The holiday-shortened trading week amplified what should have been modest gains into large ones.

Conforming mortgage rates dropped by about a quarter-percent last week, dropping them near their best levels of the year — and of all-time.

Oddly, mortgage rates are falling as the U.S. dollar weakens. This is atypical because mortgage bonds are repaid in U.S. dollars. When the value of the dollar is falling, therefore, the value of holding mortgage bonds become less over time.

Investors are snapping up bonds with fury, however. Partially because of lingering concerns related to Dubai, and partially because of faith in the U.S. economy’s long-term health.

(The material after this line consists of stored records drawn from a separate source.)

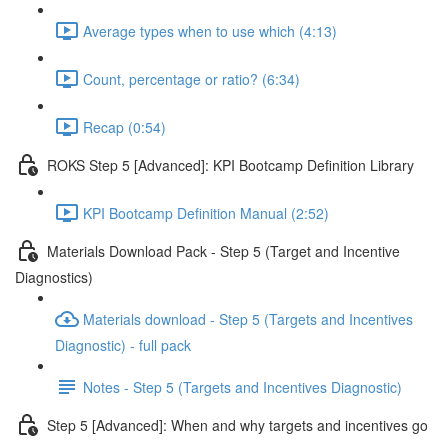
Average types when to use which (4:13)
Count, percentage or ratio? (6:34)
Recap (0:54)
ROKS Step 5 [Advanced]: KPI Bootcamp Definition Library
KPI Bootcamp Definition Manual (2:52)
Materials Download Pack - Step 5 (Target and Incentive
Diagnostics)
Materials download - Step 5 (Targets and Incentives
Diagnostic) - full pack
Notes - Step 5 (Targets and Incentives Diagnostic)
Step 5 [Advanced]: When and why targets and incentives go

This week, those beliefs could be shaken to the core — specifically because of Friday’s jobs report.

It’s no secret that the economy is growing. Housing is improving, banks are re-capitalizing, and businesses are making capital investment. However, employment is lagging.

More than 4 million jobs have been lost this year and the unemployment rate is north of 10 percent for the first time since 1983. Consumers are worried for their jobs and are guarding their wallets the holiday season as a result.

The economy can’t grow without consumer spending, though, and that’s why Friday’s job figures will play an especially large role in mortgage markets. If employment data goes positive, stock markets will rally at the expense of mortgage rates.

Conversely, if data looks worse, mortgage rates should dip.

Either way, it’s a gamble. If you haven’t looked at the benefits of a refinance lately, waiting until Friday to see what happens may be ill-advised. This is because the last two times mortgage rates fell this low, markets corrected within 48 hours, sending rates soaring higher.

Rates look good today. Consider locking something in before rates have reason to rise.